### TASK DATA
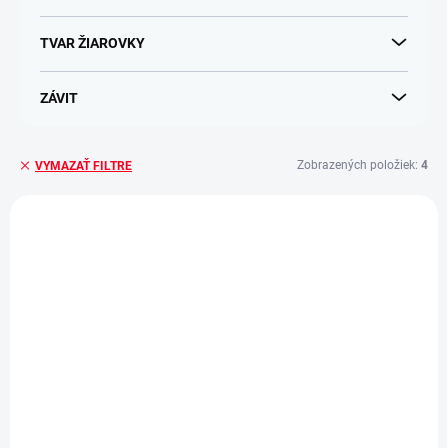
TVAR ŽIAROVKY
ZÁVIT
Zobrazených položiek:
4
VYMAZAŤ FILTRE
V
ý
p
i
s
p
r
o
d
u
k
t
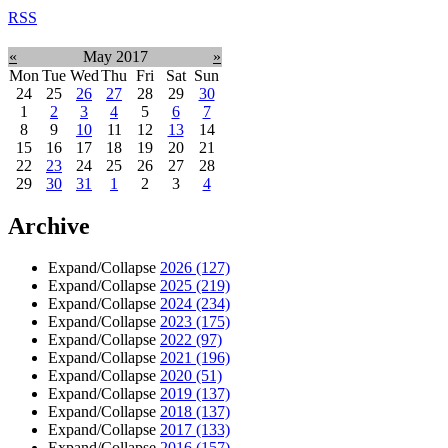
RSS
«
May 2017
»
Mon
Tue
Wed
Thu
Fri
Sat
Sun
24
25
26
27
28
29
30
1
2
3
4
5
6
7
8
9
10
11
12
13
14
15
16
17
18
19
20
21
22
23
24
25
26
27
28
29
30
31
1
2
3
4
Archive
Expand/Collapse
2026
(127)
Expand/Collapse
2025
(219)
Expand/Collapse
2024
(234)
Expand/Collapse
2023
(175)
Expand/Collapse
2022
(97)
Expand/Collapse
2021
(196)
Expand/Collapse
2020
(51)
Expand/Collapse
2019
(137)
Expand/Collapse
2018
(137)
Expand/Collapse
2017
(133)
Expand/Collapse
2016
(157)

### YOUR GOAL
Copy out all the records above word for word, keeping every line as it is, but leave out the pictures.

### EXERCISE SOLUTION
TVAR ŽIAROVKY
ZÁVIT
Zobrazených položiek:
4
VYMAZAŤ FILTRE
V
ý
p
i
s
p
r
o
d
u
k
t
RSS
«
May 2017
»
Mon
Tue
Wed
Thu
Fri
Sat
Sun
24
25
26
27
28
29
30
1
2
3
4
5
6
7
8
9
10
11
12
13
14
15
16
17
18
19
20
21
22
23
24
25
26
27
28
29
30
31
1
2
3
4
Archive
Expand/Collapse
2026
(127)
Expand/Collapse
2025
(219)
Expand/Collapse
2024
(234)
Expand/Collapse
2023
(175)
Expand/Collapse
2022
(97)
Expand/Collapse
2021
(196)
Expand/Collapse
2020
(51)
Expand/Collapse
2019
(137)
Expand/Collapse
2018
(137)
Expand/Collapse
2017
(133)
Expand/Collapse
2016
(157)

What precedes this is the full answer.